Rafik admitted he had been extremely sceptical when first approached by Elad-Abblebaum about the prayer house and had filled some opposition in his community.

To say the truth, I wasnt really convinced at the start, he said. The meaning was very nice but I did not be seen to what extent it could happen. But when we started meet up, I was astonished at how real relations developed between us all and I detected there was something fascinating there. And that friendship between us, I contemplate, is the humble inaugurating we need to change peoples hearts and from there, their minds.

In an increasingly tense and sporadically brutal political climate, Amen has not been an easy project to be publicly attached to.

But Waida Ibtisam Mahmeed, one of the eight organisers and a respected Muslim community leader in the Israeli Arab town of Fureidis, said she was unafraid of her participate being view as political.

It shouldnt be taken for granted that a devout Muslim woman leaves her husband and her children and her community for a week to do anything, let alone this, Mahmeed did, and her sees fitted with rends as she indicated her hijab.

Sometimes parties, when they witness the room Im garmented in wall street they fear me because they think that every Muslim has a knife to jab a Jew.

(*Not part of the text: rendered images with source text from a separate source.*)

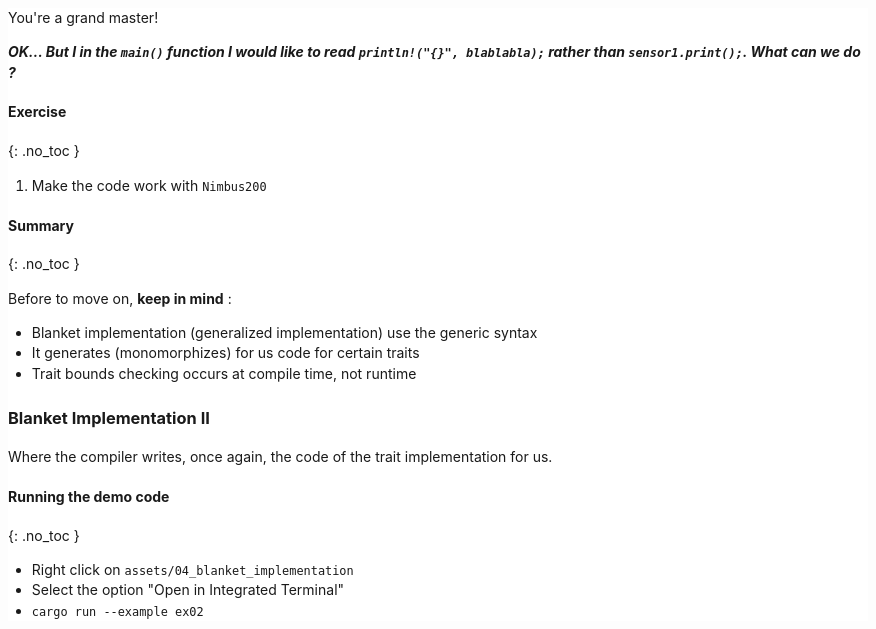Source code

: You're a grand master!

<div align="center">
<iframe width="560" height="315" src="https://www.youtube.com/embed/PobrSpMwKk4?si=tAiOW_xG7Xii33PE" title="YouTube video player" frameborder="0" allow="accelerometer; autoplay; clipboard-write; encrypted-media; gyroscope; picture-in-picture; web-share" referrerpolicy="strict-origin-when-cross-origin" allowfullscreen></iframe>
</div>


***OK... But I in the `main()` function I would like to read `println!("{}", blablabla);` rather than `sensor1.print();`. What can we do ?***








#### Exercise
{: .no_toc }

1. Make the code work with `Nimbus200`



#### Summary
{: .no_toc }

Before to move on, **keep in mind** :
* Blanket implementation (generalized implementation) use the generic syntax
* It generates (monomorphizes) for us code for certain traits
* Trait bounds checking occurs at compile time, not runtime 














### Blanket Implementation II 

Where the compiler writes, once again, the code of the trait implementation for us.



#### Running the demo code
{: .no_toc }

* Right click on `assets/04_blanket_implementation`
* Select the option "Open in Integrated Terminal"
* `cargo run --example ex02`

<div align="center">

It is important to emphasise there is a difference between what I read in the Quran and how people act in the name of the Quran. God didnt tell me to stand up and kill people. I seem a lot of hurt and sorrow because of whats going on between Israelis and Palestinians.

She contributed: For me Islam, Christianity, Judaism, it is all interconnected. We may pray in different ways with different texts but in the end we are all reaching for same thing.